[Start of Attachment]

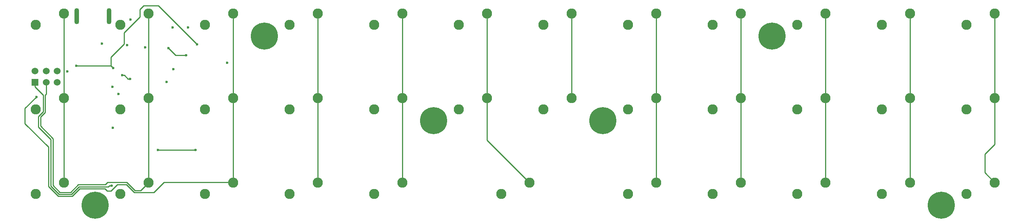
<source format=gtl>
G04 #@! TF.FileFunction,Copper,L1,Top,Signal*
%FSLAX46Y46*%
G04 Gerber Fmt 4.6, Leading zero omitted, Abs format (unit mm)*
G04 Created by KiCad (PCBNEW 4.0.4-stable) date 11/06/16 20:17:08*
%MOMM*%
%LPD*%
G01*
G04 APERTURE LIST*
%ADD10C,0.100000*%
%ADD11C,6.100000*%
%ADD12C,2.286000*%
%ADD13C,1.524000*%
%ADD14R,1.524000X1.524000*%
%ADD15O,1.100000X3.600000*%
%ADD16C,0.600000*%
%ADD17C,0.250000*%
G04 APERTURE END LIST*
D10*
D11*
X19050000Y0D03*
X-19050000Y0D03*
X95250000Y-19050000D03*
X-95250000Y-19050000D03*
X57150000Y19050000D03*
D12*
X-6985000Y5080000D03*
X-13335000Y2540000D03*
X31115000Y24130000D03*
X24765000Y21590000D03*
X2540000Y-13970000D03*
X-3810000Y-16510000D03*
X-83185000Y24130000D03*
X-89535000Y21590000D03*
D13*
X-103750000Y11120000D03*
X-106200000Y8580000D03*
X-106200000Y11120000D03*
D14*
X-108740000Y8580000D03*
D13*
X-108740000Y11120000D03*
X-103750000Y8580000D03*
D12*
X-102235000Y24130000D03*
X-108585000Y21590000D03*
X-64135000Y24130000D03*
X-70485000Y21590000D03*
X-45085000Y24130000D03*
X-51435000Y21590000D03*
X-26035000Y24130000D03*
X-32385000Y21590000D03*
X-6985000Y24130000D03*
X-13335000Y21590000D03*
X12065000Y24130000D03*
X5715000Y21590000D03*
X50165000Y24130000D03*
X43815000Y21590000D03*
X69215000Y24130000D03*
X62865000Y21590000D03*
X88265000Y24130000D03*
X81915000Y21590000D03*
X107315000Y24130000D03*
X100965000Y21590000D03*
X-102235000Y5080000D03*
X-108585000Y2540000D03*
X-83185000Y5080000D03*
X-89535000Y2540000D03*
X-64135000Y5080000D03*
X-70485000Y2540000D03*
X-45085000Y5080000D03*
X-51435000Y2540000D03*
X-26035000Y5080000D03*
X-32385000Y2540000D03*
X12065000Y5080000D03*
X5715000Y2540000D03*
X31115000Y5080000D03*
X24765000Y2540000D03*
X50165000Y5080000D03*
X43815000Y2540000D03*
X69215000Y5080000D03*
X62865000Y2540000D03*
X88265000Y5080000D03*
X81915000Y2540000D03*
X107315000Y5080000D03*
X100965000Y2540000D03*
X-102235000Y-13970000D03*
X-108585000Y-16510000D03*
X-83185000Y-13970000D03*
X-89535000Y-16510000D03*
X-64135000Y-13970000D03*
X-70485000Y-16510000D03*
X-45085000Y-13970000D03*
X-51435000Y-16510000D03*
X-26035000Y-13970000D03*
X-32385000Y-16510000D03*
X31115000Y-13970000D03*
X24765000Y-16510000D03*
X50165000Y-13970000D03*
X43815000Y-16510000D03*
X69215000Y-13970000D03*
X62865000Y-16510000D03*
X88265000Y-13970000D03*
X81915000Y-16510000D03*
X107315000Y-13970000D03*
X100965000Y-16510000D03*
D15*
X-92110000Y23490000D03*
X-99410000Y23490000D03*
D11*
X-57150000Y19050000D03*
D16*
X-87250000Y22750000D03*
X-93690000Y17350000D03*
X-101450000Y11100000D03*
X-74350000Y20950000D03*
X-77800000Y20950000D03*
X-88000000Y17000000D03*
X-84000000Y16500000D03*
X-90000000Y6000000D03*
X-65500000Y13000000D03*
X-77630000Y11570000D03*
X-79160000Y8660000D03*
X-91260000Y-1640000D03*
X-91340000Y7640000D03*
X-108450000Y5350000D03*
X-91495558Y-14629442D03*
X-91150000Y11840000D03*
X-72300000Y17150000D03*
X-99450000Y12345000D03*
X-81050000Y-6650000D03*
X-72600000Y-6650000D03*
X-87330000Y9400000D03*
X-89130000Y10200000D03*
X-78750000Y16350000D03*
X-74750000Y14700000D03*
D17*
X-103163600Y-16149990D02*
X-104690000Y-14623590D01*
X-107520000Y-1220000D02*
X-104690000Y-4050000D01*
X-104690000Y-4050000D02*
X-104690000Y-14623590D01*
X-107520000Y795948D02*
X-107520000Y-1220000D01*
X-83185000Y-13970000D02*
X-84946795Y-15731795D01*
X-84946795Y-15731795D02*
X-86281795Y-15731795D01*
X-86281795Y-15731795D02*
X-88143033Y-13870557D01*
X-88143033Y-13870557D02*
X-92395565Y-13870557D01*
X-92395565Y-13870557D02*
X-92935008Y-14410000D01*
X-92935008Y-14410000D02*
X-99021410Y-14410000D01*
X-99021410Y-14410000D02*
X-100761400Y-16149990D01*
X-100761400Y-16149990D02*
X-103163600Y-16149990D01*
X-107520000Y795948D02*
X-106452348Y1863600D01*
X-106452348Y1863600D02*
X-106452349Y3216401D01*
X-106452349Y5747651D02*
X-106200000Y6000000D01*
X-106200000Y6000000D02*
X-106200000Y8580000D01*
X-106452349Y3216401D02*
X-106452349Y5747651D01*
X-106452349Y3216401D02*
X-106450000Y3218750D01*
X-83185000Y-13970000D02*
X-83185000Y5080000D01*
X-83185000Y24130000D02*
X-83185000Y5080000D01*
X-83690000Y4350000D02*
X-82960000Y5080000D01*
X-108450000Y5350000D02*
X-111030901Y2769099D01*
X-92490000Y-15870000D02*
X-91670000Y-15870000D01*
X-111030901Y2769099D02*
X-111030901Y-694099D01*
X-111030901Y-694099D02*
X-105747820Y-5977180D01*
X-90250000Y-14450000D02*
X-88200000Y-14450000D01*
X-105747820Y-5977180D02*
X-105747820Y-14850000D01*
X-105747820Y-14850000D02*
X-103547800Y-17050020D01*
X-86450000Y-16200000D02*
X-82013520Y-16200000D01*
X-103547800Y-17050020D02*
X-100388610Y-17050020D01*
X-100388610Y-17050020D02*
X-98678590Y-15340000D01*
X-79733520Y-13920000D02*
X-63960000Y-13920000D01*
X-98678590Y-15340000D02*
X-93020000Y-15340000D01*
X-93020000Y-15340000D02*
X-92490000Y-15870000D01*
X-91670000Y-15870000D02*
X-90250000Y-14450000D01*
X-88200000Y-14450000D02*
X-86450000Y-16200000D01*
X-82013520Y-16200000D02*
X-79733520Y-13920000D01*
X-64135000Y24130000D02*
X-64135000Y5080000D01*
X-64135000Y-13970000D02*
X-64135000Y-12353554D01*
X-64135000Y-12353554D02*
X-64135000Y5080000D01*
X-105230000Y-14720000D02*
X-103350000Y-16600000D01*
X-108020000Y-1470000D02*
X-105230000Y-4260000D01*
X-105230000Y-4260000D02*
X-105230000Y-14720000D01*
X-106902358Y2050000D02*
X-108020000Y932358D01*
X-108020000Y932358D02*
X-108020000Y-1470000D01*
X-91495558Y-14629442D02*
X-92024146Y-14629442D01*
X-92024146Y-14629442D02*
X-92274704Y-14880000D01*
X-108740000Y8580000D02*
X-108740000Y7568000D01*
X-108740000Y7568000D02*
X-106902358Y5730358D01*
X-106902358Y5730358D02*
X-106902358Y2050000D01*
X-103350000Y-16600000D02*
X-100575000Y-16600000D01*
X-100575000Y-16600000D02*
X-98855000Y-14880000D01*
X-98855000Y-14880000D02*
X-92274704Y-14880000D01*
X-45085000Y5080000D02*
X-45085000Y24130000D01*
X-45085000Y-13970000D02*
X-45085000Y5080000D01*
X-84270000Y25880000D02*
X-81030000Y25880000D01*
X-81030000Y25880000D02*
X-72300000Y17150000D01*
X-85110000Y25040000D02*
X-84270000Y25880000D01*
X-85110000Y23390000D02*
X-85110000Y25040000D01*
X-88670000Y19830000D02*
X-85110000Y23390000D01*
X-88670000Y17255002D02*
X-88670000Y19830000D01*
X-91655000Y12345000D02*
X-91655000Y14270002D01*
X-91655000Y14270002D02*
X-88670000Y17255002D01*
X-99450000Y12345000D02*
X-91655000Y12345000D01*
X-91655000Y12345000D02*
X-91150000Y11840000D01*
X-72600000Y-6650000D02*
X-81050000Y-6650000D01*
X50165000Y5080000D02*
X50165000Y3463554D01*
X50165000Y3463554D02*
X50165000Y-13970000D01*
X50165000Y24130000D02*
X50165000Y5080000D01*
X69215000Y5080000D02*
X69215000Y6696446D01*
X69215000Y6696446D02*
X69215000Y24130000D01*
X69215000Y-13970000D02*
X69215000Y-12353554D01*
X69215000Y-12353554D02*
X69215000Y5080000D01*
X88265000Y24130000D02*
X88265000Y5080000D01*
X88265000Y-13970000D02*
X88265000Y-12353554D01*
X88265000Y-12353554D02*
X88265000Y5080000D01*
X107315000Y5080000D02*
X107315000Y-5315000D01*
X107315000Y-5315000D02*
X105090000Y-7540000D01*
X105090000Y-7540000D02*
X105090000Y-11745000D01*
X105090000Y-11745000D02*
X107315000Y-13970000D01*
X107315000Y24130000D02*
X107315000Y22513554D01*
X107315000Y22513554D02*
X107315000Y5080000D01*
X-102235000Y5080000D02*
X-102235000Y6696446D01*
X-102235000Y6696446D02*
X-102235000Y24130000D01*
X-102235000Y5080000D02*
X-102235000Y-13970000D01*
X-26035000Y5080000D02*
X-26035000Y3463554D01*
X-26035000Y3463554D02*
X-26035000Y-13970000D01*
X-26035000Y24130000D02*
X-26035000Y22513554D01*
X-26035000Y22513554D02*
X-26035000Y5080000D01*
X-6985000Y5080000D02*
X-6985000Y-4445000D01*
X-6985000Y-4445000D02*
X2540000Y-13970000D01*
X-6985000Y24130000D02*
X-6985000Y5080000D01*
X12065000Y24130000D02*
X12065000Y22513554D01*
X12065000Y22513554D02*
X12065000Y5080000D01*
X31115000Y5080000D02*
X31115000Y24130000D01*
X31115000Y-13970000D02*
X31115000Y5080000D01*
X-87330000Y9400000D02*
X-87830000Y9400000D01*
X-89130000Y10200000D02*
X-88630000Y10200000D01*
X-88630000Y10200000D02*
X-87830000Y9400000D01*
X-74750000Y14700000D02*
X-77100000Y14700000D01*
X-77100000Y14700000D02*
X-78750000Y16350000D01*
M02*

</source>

[End of Attachment]
[Start of Attachment]

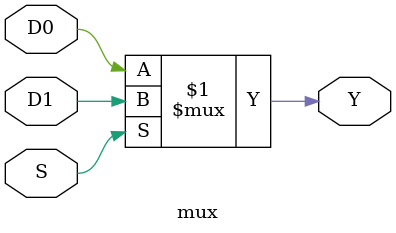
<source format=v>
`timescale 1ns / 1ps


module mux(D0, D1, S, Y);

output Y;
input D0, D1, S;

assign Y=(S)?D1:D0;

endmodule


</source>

[End of Attachment]
[Start of Attachment]

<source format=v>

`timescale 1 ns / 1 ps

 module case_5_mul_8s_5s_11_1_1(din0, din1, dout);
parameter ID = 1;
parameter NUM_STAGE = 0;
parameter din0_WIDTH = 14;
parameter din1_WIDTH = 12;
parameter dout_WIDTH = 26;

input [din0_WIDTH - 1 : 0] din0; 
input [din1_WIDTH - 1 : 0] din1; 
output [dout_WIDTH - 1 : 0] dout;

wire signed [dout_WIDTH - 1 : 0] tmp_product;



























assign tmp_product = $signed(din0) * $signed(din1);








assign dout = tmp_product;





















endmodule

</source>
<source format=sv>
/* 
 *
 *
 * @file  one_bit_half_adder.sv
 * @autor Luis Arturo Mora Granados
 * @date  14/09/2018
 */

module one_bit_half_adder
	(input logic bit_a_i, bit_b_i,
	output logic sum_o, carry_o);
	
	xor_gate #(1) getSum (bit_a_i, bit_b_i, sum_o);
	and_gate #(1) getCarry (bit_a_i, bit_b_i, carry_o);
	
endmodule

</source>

[End of Attachment]

*Request:*
Select the lines from the entries that include the word "output".

*Task result:*
output Y;
output [dout_WIDTH - 1 : 0] dout;
	output logic sum_o, carry_o);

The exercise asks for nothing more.